[PATCH 0/2] blk-mq: fix blk_mq_alloc_request_hctx

From: Ming Lei <ming.lei@redhat.com>
To: Jens Axboe <axboe@kernel.dk>,
	linux-block@vger.kernel.org, linux-nvme@lists.infradead.org,
	Christoph Hellwig <hch@lst.de>
Cc: Ming Lei <ming.lei@redhat.com>, Sagi Grimberg <sagi@grimberg.me>,
	Daniel Wagner <dwagner@suse.de>, Wen Xiong <wenxiong@us.ibm.com>,
	John Garry <john.garry@huawei.com>
Subject: [PATCH 0/2] blk-mq: fix blk_mq_alloc_request_hctx
Date: Tue, 29 Jun 2021 15:49:49 +0800	[thread overview]
Message-ID: <20210629074951.1981284-1-ming.lei@redhat.com> (raw)

Hi,

blk_mq_alloc_request_hctx() is used by NVMe fc/rdma/tcp/loop to connect
io queue. Also the sw ctx is chosen as the 1st online cpu in hctx->cpumask.
However, all cpus in hctx->cpumask may be offline.

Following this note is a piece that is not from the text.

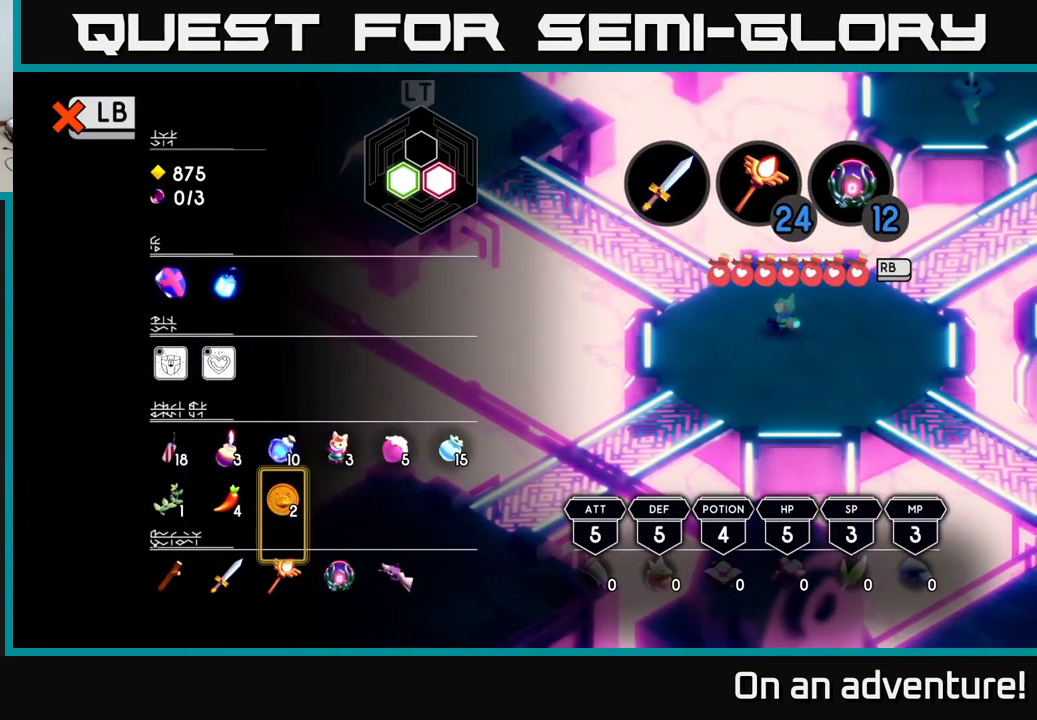
{"buttons": ["DPAD_UP"], "left_stick": "center", "right_stick": "center", "events": [[84, "DPAD_UP", "up"], [150, "DPAD_UP", "down"], [217, "DPAD_UP", "up"], [450, "DPAD_UP", "down"]]}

This usage model isn't well supported by blk-mq which supposes allocator is
always done on one online CPU in hctx->cpumask. This assumption is
related with managed irq, which also requires blk-mq to drain inflight
request in this hctx when the last cpu in hctx->cpumask is going to
offline.

However, NVMe fc/rdma/tcp/loop don't use managed irq, so we should allow
them to ask for request allocation when the specified hctx is inactive
(all cpus in hctx->cpumask are offline).

Fix blk_mq_alloc_request_hctx() by adding/passing flag of
BLK_MQ_F_NOT_USE_MANAGED_IRQ. 

Ming Lei (2):
  blk-mq: not deactivate hctx if the device doesn't use managed irq
  nvme: pass BLK_MQ_F_NOT_USE_MANAGED_IRQ for fc/rdma/tcp/loop

 block/blk-mq.c             | 6 +++++-
 drivers/nvme/host/fc.c     | 3 ++-
 drivers/nvme/host/rdma.c   | 3 ++-
 drivers/nvme/host/tcp.c    | 3 ++-
 drivers/nvme/target/loop.c | 3 ++-
 include/linux/blk-mq.h     | 1 +
 6 files changed, 14 insertions(+), 5 deletions(-)

Cc: Sagi Grimberg <sagi@grimberg.me>
Cc: Daniel Wagner <dwagner@suse.de>
Cc: Wen Xiong <wenxiong@us.ibm.com>
Cc: John Garry <john.garry@huawei.com>

-- 
2.31.1